> Your objective:
Rewrite the stretch of the records from the line containing "de datos relacional." through the line containing "Los sistemas **ERP**" as a numbered list, one item per line, leaving out blank lines.

> Data extracts:
# # # # # # #

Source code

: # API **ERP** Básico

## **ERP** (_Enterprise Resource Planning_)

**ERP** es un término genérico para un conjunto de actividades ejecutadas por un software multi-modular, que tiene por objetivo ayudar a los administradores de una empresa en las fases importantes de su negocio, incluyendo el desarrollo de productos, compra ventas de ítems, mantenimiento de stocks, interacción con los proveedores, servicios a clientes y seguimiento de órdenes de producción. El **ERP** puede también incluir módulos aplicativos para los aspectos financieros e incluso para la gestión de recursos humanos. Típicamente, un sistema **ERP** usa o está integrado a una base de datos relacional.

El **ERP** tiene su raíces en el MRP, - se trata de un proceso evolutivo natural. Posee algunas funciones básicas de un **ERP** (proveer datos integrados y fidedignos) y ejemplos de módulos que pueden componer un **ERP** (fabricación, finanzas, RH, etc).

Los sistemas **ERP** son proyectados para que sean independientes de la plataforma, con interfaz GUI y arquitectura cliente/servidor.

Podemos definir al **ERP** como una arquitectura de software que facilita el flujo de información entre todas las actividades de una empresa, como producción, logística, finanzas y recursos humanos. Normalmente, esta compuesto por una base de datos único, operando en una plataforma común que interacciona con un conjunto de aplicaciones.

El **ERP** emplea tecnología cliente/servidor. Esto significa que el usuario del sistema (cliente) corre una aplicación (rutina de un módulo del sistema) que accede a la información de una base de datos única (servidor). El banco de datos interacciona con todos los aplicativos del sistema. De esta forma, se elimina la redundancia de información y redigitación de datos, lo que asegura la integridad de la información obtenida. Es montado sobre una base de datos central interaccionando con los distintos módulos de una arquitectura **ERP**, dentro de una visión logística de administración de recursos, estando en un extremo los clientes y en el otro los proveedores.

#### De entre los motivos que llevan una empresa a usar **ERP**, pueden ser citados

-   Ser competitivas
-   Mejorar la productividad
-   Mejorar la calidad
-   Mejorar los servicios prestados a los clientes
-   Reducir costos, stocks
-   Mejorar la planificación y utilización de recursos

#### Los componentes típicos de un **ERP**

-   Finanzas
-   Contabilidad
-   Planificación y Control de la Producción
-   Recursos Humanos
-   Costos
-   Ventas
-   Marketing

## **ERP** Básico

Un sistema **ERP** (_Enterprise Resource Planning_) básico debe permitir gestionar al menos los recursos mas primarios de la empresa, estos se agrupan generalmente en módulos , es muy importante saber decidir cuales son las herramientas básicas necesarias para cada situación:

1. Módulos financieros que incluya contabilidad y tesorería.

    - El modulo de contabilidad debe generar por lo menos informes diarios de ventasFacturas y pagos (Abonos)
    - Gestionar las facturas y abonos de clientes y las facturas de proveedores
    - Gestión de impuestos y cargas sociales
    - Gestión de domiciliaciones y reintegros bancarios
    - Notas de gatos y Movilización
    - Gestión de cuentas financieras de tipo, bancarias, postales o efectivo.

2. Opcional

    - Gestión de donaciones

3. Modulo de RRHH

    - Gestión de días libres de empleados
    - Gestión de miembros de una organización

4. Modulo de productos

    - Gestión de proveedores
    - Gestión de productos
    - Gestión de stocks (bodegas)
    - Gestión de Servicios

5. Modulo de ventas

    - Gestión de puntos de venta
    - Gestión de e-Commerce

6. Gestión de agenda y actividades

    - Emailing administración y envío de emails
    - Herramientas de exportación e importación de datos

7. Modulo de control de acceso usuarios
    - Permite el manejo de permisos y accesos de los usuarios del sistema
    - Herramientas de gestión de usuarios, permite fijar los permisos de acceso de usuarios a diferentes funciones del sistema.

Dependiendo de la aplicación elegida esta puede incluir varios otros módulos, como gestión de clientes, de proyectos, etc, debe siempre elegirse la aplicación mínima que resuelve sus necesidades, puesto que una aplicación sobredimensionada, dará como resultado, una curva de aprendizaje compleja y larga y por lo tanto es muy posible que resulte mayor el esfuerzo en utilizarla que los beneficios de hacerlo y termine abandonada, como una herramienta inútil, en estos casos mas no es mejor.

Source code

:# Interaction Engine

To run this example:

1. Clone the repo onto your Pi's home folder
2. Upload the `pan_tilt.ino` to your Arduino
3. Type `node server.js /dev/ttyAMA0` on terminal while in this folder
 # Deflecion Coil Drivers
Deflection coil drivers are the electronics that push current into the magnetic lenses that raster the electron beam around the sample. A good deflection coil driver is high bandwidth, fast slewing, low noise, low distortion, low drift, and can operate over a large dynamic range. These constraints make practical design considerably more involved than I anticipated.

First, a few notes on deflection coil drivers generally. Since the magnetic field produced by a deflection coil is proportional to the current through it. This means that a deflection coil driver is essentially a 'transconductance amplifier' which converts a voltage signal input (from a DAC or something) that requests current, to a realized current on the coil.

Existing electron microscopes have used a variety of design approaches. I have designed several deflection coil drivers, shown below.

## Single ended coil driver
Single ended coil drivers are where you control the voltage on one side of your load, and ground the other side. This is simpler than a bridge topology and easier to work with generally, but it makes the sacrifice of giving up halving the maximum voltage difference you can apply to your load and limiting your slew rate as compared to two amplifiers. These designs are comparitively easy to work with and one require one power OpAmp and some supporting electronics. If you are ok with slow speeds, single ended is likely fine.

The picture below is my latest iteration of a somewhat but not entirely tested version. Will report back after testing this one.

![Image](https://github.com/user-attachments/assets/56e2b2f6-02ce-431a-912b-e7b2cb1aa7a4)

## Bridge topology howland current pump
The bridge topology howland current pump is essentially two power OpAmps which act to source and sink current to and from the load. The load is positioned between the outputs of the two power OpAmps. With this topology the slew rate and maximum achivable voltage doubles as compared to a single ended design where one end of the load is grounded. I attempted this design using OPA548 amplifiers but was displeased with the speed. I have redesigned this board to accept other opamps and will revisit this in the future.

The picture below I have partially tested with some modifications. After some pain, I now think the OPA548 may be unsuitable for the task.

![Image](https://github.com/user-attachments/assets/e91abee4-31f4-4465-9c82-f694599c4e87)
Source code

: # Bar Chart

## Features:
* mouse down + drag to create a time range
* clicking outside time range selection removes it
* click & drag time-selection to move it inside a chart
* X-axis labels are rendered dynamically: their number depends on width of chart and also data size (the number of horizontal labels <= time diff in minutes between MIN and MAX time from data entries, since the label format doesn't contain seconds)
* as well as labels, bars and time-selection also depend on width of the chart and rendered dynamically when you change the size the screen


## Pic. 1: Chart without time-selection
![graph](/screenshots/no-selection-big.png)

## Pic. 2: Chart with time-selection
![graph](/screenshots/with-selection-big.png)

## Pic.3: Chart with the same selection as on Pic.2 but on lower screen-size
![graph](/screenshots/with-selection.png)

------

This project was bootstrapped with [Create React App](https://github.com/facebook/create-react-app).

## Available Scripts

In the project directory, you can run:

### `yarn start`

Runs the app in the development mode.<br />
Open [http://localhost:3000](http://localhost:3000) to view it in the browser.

# # # # # # #

> Exercise result:
1. **ERP** es un término genérico para un conjunto de actividades ejecutadas por un software multi-modular, que tiene por objetivo ayudar a los administradores de una empresa en las fases importantes de su negocio, incluyendo el desarrollo de productos, compra ventas de ítems, mantenimiento de stocks, interacción con los proveedores, servicios a clientes y seguimiento de órdenes de producción. El **ERP** puede también incluir módulos aplicativos para los aspectos financieros e incluso para la gestión de recursos humanos. Típicamente, un sistema **ERP** usa o está integrado a una base de datos relacional.
2. El **ERP** tiene su raíces en el MRP, - se trata de un proceso evolutivo natural. Posee algunas funciones básicas de un **ERP** (proveer datos integrados y fidedignos) y ejemplos de módulos que pueden componer un **ERP** (fabricación, finanzas, RH, etc).
3. Los sistemas **ERP** son proyectados para que sean independientes de la plataforma, con interfaz GUI y arquitectura cliente/servidor.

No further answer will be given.